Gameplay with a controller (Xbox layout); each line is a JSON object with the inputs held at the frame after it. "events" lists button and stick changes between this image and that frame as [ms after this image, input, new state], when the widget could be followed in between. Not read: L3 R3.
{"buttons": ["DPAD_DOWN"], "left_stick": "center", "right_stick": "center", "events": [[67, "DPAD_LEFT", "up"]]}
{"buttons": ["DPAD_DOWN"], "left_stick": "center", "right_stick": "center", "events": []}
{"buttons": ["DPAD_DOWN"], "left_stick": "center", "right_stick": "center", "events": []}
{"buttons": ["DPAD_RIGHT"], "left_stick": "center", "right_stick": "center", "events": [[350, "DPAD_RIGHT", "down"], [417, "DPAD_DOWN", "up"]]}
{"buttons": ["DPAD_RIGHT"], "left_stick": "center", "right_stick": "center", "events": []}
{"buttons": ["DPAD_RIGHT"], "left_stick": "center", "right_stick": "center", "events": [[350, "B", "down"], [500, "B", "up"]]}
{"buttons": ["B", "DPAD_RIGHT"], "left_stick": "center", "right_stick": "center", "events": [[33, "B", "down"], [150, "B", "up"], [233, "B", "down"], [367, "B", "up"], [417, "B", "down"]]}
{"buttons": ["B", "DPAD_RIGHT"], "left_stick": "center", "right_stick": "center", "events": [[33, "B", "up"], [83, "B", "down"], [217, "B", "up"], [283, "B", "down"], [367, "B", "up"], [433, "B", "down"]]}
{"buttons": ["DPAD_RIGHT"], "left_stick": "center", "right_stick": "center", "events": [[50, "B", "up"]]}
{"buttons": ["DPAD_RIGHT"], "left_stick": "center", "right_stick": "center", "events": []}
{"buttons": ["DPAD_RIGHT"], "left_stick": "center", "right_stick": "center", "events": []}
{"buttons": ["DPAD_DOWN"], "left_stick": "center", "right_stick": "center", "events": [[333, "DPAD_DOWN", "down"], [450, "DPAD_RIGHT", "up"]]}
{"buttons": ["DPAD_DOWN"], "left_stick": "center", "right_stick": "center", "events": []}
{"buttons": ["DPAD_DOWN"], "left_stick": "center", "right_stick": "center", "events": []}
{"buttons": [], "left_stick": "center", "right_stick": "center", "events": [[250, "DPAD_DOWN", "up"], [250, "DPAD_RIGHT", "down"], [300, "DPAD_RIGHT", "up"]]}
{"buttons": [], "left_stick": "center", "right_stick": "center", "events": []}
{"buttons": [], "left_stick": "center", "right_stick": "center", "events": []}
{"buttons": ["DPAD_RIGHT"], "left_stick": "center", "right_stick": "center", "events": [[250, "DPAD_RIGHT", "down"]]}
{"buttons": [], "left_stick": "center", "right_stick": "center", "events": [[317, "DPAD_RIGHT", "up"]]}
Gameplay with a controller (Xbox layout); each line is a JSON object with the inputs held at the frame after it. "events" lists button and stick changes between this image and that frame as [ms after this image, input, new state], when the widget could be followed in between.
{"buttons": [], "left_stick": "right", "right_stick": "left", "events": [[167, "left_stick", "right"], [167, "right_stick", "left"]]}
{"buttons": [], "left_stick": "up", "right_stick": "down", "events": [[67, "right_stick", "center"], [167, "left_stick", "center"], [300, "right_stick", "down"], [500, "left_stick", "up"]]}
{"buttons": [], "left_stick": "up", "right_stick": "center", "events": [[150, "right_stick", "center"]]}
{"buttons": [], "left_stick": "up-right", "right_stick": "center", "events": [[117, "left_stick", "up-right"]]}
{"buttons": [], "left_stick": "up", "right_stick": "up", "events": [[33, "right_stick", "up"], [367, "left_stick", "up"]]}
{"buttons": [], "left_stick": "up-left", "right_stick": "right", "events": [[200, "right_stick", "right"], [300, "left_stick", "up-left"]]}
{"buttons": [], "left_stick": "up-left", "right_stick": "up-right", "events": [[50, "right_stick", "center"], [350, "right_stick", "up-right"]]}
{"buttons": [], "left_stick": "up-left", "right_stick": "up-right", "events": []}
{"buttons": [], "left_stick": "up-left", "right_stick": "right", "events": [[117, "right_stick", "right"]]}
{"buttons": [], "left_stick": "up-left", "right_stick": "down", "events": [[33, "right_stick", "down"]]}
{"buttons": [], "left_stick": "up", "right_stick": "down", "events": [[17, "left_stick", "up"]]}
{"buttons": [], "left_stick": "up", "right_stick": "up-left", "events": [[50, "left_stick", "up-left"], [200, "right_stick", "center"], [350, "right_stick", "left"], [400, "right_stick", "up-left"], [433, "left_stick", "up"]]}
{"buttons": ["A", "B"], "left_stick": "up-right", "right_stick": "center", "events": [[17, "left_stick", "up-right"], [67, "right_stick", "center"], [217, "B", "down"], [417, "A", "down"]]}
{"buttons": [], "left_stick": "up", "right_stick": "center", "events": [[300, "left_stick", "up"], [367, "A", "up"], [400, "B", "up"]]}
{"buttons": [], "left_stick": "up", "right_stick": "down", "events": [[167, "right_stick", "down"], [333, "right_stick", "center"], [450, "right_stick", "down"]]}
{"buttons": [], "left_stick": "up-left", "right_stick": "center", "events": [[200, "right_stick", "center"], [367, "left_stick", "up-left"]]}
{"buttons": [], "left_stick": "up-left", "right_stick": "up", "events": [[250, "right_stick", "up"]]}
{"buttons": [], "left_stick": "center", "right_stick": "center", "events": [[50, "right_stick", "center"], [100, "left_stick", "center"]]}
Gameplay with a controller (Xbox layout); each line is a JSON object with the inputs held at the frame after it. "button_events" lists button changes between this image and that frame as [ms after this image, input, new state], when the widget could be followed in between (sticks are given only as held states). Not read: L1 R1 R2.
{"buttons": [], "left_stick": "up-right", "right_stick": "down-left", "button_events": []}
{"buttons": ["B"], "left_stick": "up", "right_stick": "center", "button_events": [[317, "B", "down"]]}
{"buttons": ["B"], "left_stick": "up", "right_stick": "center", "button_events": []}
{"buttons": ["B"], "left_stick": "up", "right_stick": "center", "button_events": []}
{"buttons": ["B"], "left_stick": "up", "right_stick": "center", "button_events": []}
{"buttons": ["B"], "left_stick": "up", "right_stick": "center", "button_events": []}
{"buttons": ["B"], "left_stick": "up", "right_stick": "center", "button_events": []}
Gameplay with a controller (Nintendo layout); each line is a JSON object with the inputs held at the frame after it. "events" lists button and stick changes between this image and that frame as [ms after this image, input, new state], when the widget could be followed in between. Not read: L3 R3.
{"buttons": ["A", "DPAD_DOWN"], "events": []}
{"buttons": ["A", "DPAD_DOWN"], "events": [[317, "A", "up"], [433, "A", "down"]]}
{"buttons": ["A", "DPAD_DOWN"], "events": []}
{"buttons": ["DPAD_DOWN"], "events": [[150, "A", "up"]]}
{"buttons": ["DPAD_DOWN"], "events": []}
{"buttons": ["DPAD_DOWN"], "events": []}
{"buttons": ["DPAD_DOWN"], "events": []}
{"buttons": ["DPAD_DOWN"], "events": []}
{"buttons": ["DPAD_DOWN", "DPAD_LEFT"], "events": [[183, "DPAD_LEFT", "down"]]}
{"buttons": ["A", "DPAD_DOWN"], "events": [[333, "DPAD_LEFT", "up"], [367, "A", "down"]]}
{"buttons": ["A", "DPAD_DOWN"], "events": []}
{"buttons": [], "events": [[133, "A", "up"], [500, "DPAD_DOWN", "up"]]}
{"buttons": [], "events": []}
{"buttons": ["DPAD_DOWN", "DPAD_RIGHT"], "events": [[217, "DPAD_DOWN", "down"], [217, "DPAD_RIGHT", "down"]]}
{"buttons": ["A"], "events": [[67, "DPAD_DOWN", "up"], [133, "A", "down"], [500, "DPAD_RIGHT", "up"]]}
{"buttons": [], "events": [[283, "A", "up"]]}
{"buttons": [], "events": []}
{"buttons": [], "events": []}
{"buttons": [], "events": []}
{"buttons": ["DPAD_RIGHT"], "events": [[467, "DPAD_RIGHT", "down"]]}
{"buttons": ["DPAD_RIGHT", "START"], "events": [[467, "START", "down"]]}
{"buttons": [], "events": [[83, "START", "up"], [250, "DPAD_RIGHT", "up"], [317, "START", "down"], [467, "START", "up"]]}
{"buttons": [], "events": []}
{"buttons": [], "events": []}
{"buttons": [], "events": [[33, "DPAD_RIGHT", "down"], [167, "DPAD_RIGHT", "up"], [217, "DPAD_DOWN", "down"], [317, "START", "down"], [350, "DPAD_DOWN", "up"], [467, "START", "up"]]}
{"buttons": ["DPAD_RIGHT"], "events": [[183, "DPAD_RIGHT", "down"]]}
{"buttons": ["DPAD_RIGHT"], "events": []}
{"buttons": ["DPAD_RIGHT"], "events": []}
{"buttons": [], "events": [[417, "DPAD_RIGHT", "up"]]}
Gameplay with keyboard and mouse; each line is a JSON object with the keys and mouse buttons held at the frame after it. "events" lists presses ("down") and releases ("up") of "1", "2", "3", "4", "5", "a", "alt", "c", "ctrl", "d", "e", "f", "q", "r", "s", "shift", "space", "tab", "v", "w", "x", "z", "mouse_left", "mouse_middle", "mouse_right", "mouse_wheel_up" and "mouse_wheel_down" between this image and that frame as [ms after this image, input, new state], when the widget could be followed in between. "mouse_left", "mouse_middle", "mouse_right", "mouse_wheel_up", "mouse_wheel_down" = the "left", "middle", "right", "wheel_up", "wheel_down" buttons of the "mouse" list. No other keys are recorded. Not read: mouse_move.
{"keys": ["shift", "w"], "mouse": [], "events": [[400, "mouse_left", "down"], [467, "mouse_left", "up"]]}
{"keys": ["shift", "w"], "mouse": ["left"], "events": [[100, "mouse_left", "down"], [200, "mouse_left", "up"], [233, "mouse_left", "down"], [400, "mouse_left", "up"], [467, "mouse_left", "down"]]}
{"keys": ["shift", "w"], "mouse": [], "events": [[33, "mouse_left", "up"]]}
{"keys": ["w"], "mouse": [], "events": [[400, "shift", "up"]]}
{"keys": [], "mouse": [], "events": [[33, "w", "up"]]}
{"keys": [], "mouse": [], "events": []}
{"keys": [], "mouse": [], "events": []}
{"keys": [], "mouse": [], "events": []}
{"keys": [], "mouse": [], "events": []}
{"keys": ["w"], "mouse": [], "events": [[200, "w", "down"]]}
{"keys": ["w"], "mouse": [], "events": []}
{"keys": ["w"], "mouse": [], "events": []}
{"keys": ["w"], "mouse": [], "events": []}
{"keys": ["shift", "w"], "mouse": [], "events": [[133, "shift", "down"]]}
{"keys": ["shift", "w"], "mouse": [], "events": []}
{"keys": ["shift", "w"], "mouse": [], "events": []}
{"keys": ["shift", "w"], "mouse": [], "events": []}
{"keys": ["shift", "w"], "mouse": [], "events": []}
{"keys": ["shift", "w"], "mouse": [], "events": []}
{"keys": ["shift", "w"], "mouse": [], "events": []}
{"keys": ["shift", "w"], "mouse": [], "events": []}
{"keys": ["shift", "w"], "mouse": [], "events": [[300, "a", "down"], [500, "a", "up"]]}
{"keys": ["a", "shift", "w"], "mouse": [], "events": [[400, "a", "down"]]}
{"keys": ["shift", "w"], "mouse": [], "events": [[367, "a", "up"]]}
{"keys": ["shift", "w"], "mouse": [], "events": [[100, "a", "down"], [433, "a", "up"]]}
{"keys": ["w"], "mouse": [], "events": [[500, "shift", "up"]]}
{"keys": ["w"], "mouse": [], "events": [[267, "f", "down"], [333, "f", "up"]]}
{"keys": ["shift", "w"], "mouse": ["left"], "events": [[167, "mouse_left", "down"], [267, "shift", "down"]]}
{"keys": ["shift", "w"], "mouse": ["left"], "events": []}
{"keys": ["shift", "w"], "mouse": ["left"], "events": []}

+++++

### WHAT THE TASK REQUIRES
Whenever a line of the listing above holds the string "START", include it in the count, and report only the final number.

### OUTPUT OF THE EXERCISE
3